The Lifetime Prevalence and Socio-Demographic Correlations of Major Depressive Episodes in Tunisian Primary Care Settings
Ahmed Souhail Bannour, Mohamed Wassim Krir*, Amel Braham, Selma Ben Nasr and Bechir Ben Hadj Ali
Farhat Hached Hospital, Sousse, Tunisia
- *Corresponding Author:
- Mohamed Wassim Krir
Farhat Hached Hospital Psychiatry
Ibn Jazzar Street, Sousse, 4000, Tunisia
E-mail: [email protected]
Received Date: November 05, 2014; Accepted Date: December 15, 2014; Published Date: December 23, 2014
Citation: Bannour ASK,r ir MW, Braham A, Ben Nasr S, Ben Hadj Ali B (2015) The Lifetime Prevalence and Socio-Demographic Correlations of Major Depressive Episodes in Tunisian Primary Care Settings. J Psychiatry 18:225. doi: 10.4172/ Psychiatry.1000225
Copyright: © 2015, Mohamed Wassim Krir, et al., This is an open-access article distributed under the terms of the Creative Commons Attribution License, which permits unrestricted use, distribution, and reproduction in any medium, provided the original author and source are credited.
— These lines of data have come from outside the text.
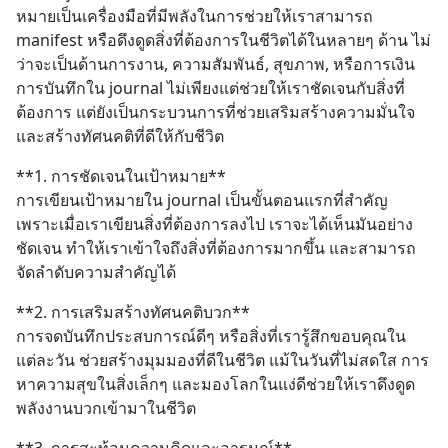
หมายเป็นเครื่องมือที่มีพลังในการช่วยให้เราสามารถ 
manifest หรือดึงดูดสิ่งที่ต้องการในชีวิตได้ในหลายๆ ด้าน ไม่
ว่าจะเป็นด้านการงาน, ความสัมพันธ์, สุขภาพ, หรือการเงิน 
การบันทึกใน journal ไม่เพียงแต่ช่วยให้เราชัดเจนกับสิ่งที่
ต้องการ แต่ยังเป็นกระบวนการที่ช่วยเสริมสร้างความมั่นใจ 
และสร้างทัศนคติที่ดีให้กับชีวิต
**1. การชัดเจนในเป้าหมาย**  
การเขียนเป้าหมายใน journal เป็นขั้นตอนแรกที่สำคัญ 
เพราะเมื่อเราเขียนสิ่งที่ต้องการลงไป เราจะได้เห็นมันอย่าง
ชัดเจน ทำให้เราเข้าใจถึงสิ่งที่ต้องการมากขึ้น และสามารถ
จัดลำดับความสำคัญได้
**2. การเสริมสร้างทัศนคติบวก**  
การจดบันทึกประสบการณ์ดีๆ หรือสิ่งที่เรารู้สึกขอบคุณใน
แต่ละวัน ช่วยสร้างมุมมองที่ดีในชีวิต แม้ในวันที่ไม่สดใส การ
หาความสุขในสิ่งเล็กๆ และมองโลกในแง่ดีช่วยให้เราดึงดูด
พลังงานบวกเข้ามาในชีวิต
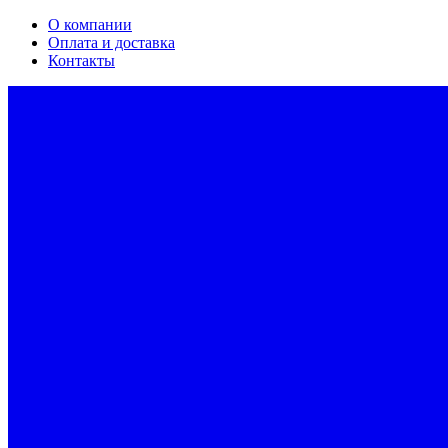
О компании
Оплата и доставка
Контакты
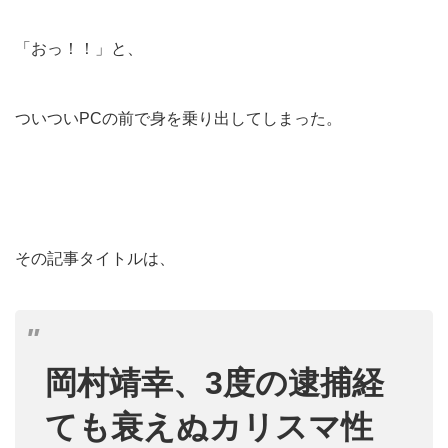
「おっ！！」と、
ついついPCの前で身を乗り出してしまった。
その記事タイトルは、
岡村靖幸、3度の逮捕経
ても衰えぬカリスマ性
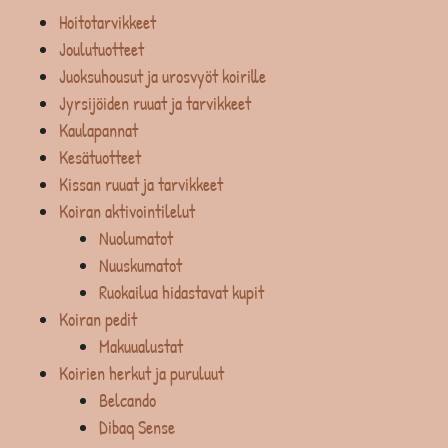
Hoitotarvikkeet
Joulutuotteet
Juoksuhousut ja urosvyöt koirille
Jyrsijöiden ruuat ja tarvikkeet
Kaulapannat
Kesätuotteet
Kissan ruuat ja tarvikkeet
Koiran aktivointilelut
Nuolumatot
Nuuskumatot
Ruokailua hidastavat kupit
Koiran pedit
Makuualustat
Koirien herkut ja puruluut
Belcando
Dibaq Sense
Objective: Planning prevention and treatment programs for depression should be based on the study of the epidemiological profile of depression in the region. The aim of this study was to assess the lifetime prevalence and socio-demographic correlations of Major Depressive Episodes (MDE) among patients consulting in primary care settings. Method: This is an epidemiological study involving patients consulting a general practitioner in Tunisia during a 12 months period. The study was carried using a questionnaire assessing the socio-demographic characteristics of patients and the E section of CIDI 2.1 translated and validated in Tunisian dialect. Results: The number of included patients was 1309. The lifetime prevalence of MDE was 11% and their frequency was significantly correlated with female sex and divorced status. Conclusion: These results can be helpful in developing an epidemiological profile of depression in Tunisian socio-cultural context and highlight the need to provide training on depressive disorders to caregivers in the primary care settings.